I had various odds and ends of board to play with so I set up the circular saw and a clamp-on guide for cutting out the door panel, remembering the correct blade offset distance, of course, for each cut.
A quick notch out at the corner accommodates the rather basic surface mount lock case allowing for the bar when it is retracted.
I drilled and countersunk all the necessary holes for mounting it to the door. The panel was then held in place and pilot holes drilled to avoid splitting the door framing.
It is my eventual aim to insulate and line the shed so as I was boarding this section of the door I cut some waste pieces of foil wrapped polyurethane foam board to fit behind, before screwing it in.
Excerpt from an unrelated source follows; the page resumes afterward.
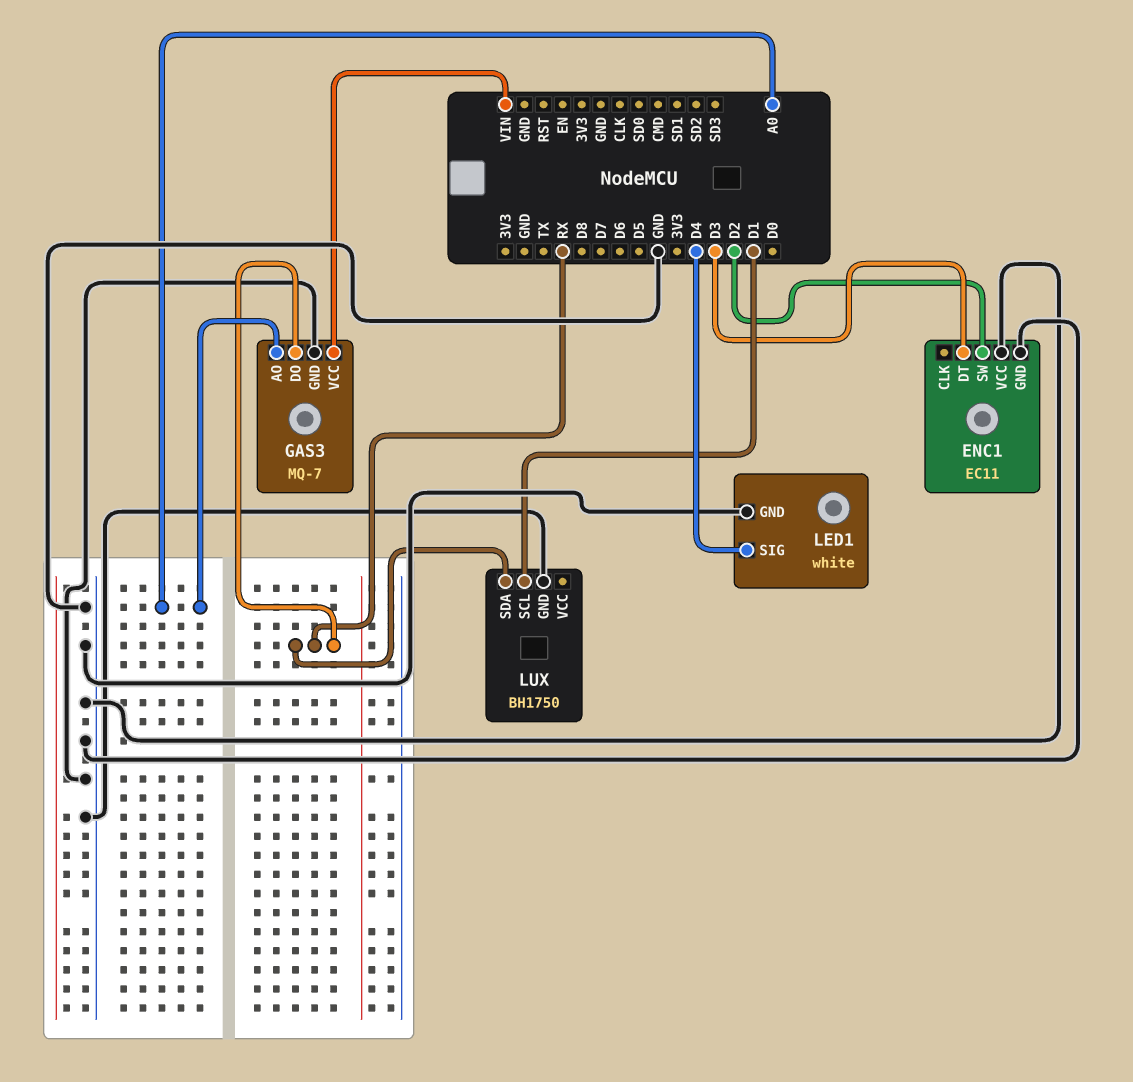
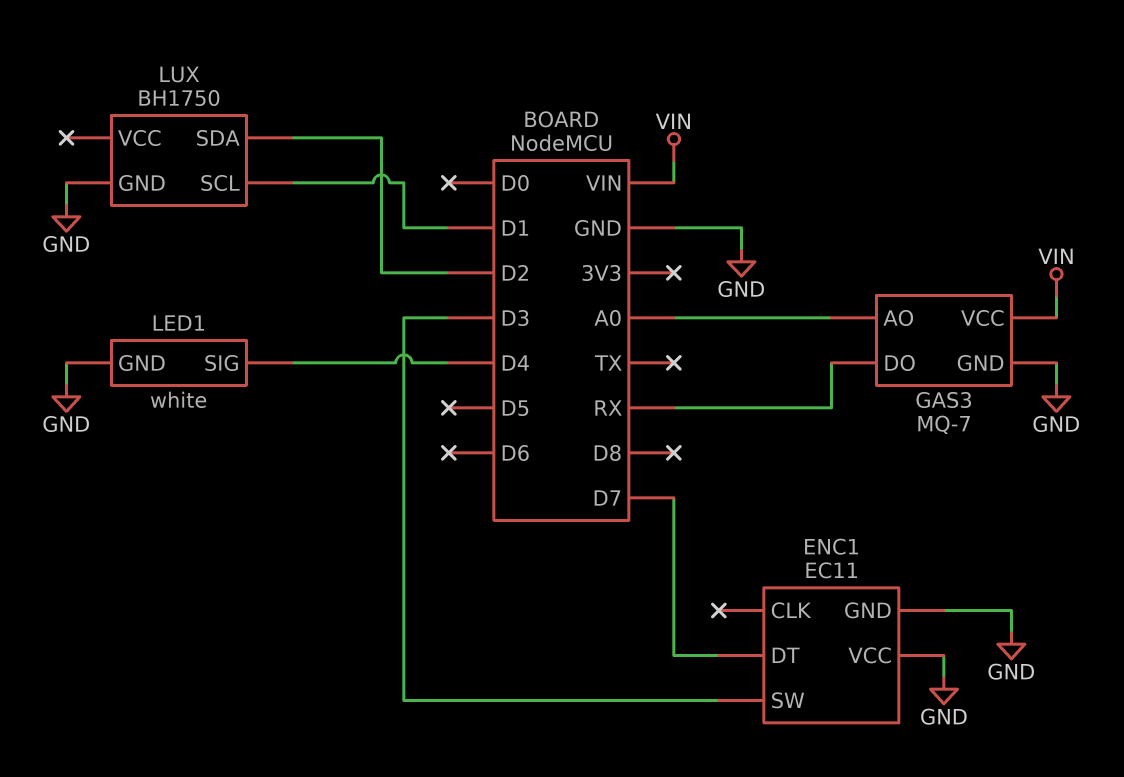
ENC1 pin DT: D3 -> D7
ENC1 pin SW: D2 -> D3
LUX pin SDA: RX -> D2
The next job was to screw four strips of 15mm ply to the board about 125mm apart. They are less than the panel width as I didn't want a really big cabinet.
Next, some ply upstands were glued and screwed in place. These 'L' pieces hold the cutter racks securely on the door.
Each cutter rack is an inverted 'U' shaped trough, glued and screwed together. The MDF needs to be at least 15mm thick to accept cutter shanks in blind holes. The uprights must be slightly thinner in section than the ply strips screwed to the board on the door. The length should be 10mm less than the 'L' pieces on the door.
The cutter racks simply drop into the 'L' shapes and stay there. When choosing cutters you can lift the selected rack down from the door.
To keep the cutters safe and dust-free I made a cabinet around the racks. The sides were glued and screwed to the ends of the 'L' pieces.
The top and bottom are fixed in the same manner - all with pre-drilling to avoid any splitting. It's beginning to look more like a cabinet.
I returned to the cutter racks because, as you may have noticed, they don't have any shank holes yet. I made a series of lines at 50mm centres along each board.
You can make up a simple hole drilling jig to do one or both holes on each line. I reused an old jig I happened to have. Choose a suitable drill to make a hole for the guidebush needed, in this case it was 16mm. Then fit the desired cutter to drill the shank holes and set the depth of cut to no more than three quarters of the board thickness.
Each rack was given a quick sanding and the edges smoothed off at the same time.
There are four racks, two of which are loaded here. I drilled three racks to take 1/4in shank cutters and one to take 1/2in cutters as I have less of those. In the future the 1/4in rack would take even more cutters if I do an offset middle row of shank holes.
The cabinet door is quite unsophisticated as I simply cut a piece of ply to fit the cabinet front and then routed a frame shape to take glazing. I used Trend Loc Blocks to keep the cutter above the bench, moving them so they didn't get cut as I progressed around the door.
A rebate cutter then made short work of the glazing rebate, again with supports under the frame.
Purists will hate this: I just fixed hinges flat on the outside, they weren't even the right width but it didn't matter as it simply moved the pivot point back a bit.
The polycarbonate glazing was marked with a black marker pen, then a straight edge and knife were used to score it repeatedly until it neatly cracked on the line when pressed down hard.
The finished cabinet full of cutters already. The cabinet keeps the dust off and I can still see which cutters are which without having to open the door.